Ainsi, le plafond des quatre trimestres pris en compte pour les maternités pourrait être relevé. Mais, problème, un simple décret peut-il suffire dans ce cas ? De même, le décret devrait aussi concerner les personnes répondant aux critères demandés (âge du début d'activité et nombre d'annuités) mais relevant d'un autre régime de retraite que celui du régime général. Rien n'est encore vraiment décidé. Là aussi, il reviendra au conseil des ministres du 23 mai de débattre avant arbitrage éventuel du Premier ministre. Puis, un projet de décret sera envoyé à la Caisse nationale d'assurance vieillesse (Cnav) pour concertation. A cet égard, le ministre du Travail commence lundi une série de consultations avec les organisations patronales et syndicales pour une  "prise de contact". Le sujet des retraites sera certainement sur la table. Concrètement 150 000 personnes devraient bénéficier de cette correction pour un coût de 5 milliards d'euros à la fin du quinquennat (1 milliard par an), qui seront financés par un « supplément de cotisation de 0,1 % par an sur les salariés comme sur les employeurs ». Reste à savoir comment les régimes complémentaires Agirc-Arrco, gérés par les partenaires sociaux de façon plus indépendante que la branche retraite, intégreront cette correction, le Medef étant très opposé à toute augmentation de cotisation.


Faute de croissance, quel coup de pouce pour le Smic?

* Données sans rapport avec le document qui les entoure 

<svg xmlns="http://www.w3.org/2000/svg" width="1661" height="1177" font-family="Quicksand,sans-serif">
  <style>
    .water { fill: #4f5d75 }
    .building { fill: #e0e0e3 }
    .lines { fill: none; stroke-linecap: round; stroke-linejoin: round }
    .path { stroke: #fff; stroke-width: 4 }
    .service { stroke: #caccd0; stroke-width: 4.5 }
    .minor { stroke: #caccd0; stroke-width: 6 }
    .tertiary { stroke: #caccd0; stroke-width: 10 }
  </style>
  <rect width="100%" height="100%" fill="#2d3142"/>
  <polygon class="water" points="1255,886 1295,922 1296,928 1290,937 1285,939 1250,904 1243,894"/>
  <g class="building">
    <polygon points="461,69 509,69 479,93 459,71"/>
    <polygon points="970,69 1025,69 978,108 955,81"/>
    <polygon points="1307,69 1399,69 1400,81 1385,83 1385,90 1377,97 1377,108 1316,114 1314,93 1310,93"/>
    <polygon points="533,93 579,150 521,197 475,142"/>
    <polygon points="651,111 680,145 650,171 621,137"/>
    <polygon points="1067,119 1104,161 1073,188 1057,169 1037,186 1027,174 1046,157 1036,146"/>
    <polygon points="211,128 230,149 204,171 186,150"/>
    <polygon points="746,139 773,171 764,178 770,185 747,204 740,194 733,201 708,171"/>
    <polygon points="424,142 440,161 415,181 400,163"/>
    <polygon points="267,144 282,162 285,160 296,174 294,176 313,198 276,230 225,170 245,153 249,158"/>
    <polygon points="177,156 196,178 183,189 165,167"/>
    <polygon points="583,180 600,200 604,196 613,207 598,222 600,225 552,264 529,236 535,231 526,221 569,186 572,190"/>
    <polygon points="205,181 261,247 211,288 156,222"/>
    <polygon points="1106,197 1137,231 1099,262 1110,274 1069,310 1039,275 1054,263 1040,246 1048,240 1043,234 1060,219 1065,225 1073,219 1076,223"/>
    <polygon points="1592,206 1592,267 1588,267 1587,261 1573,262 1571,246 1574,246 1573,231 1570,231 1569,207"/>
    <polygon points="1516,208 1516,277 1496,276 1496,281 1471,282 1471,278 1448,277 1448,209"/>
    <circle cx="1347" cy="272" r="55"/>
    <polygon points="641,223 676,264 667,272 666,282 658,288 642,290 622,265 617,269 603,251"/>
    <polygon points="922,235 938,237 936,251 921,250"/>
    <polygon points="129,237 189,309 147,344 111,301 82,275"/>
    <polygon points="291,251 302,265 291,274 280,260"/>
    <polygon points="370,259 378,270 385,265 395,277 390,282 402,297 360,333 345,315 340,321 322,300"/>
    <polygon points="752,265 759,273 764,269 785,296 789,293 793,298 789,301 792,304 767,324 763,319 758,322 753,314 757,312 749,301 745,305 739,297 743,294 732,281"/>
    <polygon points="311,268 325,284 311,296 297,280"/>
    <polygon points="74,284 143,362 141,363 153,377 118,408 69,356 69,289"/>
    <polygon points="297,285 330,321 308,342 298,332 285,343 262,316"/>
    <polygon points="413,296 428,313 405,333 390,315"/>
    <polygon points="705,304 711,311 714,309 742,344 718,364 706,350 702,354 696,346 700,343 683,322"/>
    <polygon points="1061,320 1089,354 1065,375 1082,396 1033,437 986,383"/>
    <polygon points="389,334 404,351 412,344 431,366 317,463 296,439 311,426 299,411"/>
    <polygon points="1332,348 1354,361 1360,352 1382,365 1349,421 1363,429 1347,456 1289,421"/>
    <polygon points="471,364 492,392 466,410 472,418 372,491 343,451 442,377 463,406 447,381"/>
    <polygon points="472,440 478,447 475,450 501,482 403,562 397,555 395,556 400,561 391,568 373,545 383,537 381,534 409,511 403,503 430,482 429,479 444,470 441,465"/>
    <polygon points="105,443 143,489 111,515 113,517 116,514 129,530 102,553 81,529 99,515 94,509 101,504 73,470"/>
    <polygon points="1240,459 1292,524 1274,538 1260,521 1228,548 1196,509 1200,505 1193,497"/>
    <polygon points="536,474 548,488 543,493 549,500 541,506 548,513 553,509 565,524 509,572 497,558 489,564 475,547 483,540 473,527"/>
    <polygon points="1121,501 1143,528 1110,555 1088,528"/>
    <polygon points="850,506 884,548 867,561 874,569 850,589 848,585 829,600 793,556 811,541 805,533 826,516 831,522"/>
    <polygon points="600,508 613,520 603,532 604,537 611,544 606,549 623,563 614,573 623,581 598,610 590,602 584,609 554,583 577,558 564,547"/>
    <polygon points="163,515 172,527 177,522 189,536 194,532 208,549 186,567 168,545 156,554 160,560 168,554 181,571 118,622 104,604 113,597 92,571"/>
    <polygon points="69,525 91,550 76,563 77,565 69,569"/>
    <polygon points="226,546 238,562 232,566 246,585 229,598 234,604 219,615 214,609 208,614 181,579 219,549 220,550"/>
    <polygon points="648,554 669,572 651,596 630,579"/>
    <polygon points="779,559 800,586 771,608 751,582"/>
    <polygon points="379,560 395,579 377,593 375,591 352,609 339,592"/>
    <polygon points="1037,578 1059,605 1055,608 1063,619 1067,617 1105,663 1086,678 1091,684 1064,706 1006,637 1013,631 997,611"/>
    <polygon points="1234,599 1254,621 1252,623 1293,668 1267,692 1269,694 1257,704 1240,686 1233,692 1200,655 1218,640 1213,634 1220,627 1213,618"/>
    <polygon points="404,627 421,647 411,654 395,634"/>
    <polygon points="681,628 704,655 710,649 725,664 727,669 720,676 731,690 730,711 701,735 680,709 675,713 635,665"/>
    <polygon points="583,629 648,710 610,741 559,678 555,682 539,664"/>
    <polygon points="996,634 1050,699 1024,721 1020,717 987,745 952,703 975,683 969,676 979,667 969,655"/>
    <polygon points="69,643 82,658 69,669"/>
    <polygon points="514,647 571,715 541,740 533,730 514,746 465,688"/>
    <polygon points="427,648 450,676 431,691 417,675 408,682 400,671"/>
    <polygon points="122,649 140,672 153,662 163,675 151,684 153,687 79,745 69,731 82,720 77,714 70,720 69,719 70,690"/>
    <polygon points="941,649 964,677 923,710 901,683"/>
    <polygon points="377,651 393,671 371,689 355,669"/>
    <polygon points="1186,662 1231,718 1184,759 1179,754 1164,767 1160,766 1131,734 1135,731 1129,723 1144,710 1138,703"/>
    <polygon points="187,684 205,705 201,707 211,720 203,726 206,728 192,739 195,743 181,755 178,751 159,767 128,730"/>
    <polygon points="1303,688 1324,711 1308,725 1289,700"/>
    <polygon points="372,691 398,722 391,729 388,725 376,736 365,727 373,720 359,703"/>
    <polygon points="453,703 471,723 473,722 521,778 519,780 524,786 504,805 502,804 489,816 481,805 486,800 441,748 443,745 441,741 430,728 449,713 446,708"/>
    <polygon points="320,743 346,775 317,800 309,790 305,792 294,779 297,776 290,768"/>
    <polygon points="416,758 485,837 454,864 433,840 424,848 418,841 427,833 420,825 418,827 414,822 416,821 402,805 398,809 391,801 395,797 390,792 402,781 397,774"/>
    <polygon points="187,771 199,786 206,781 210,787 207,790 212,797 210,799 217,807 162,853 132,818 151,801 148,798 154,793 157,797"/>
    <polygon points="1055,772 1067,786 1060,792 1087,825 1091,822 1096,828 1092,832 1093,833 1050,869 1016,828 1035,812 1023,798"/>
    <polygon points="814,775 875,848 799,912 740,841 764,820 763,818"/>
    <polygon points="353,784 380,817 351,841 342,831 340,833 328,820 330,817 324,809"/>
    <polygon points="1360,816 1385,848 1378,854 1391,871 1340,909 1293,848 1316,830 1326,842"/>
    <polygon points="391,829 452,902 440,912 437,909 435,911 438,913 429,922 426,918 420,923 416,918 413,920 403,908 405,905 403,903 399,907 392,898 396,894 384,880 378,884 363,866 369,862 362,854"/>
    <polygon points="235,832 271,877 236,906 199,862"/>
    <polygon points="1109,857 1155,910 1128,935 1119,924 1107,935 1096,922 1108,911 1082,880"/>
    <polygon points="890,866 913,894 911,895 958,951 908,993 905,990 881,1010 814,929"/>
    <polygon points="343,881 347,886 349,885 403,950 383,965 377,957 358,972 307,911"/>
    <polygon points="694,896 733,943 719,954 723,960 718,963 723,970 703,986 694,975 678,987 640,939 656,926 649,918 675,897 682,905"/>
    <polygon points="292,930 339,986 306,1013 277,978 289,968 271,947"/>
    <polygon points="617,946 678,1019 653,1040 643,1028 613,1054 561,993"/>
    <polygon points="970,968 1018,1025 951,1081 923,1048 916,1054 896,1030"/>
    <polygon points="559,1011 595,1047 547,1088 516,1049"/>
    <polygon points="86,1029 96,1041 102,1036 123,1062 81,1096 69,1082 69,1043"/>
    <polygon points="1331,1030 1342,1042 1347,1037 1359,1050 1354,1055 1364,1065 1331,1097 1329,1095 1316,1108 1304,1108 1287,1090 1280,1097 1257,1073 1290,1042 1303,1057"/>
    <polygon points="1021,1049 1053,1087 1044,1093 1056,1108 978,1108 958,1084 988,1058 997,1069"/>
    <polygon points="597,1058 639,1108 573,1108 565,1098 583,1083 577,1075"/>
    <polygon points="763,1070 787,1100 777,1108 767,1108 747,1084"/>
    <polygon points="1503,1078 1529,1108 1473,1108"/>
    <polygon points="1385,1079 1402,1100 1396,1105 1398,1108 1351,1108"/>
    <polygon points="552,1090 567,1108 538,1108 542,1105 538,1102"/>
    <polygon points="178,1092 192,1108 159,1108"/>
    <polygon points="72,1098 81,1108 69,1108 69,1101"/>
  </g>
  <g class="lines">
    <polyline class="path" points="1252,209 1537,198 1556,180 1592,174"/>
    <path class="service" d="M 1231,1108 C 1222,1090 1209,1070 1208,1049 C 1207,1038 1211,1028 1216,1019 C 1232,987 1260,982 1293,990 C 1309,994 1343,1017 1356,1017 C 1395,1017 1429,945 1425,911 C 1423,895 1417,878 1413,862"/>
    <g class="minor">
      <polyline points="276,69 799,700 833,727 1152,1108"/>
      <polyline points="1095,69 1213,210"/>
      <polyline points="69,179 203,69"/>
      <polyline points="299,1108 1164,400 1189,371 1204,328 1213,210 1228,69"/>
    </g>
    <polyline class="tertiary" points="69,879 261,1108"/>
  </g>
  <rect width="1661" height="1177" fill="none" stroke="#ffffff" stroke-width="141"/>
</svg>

Sur la question du Smic, les perspectives négatives de l'Insee en matière de croissance (progression nulle du PIB au premier trimestre et guère mieux au deuxième) viennent quelque peu perturber les intentions du gouvernement. Pour éviter la sempiternelle querelle sur l'opportunité d'accorder un "coup de pouce" au Smic, François Hollande souhaitait indexer l'évolution du Smic sur celle de la croissance. Concrètement, actuellement, le Smic est revalorisé en début d'année en fonction de l'indice des prix et de la moitié de l'évolution du pouvoir d'achat du taux de salaire de base des ouvriers. Un paramètre supplémentaire devait donc être ajouté, tenant compte de la croissance. Or, François Hollande voulait inaugurer cette nouvelle donne, sous forme d'un  "coup de pouce" immédiat dès cet été, à l'issue de la grande conférence sociale prévue mi juillet. Faute de croissance, a priori c'est raté. Il va donc falloir au gouvernement trouver une autre "clé" pour la revalorisation  immédiate du Smic (9,22 euros brut de l'heure et 1398,87 euros par mois sur la base de 35 heures de travail par semaine), réclamée par les syndicats mais combattue par le patronat.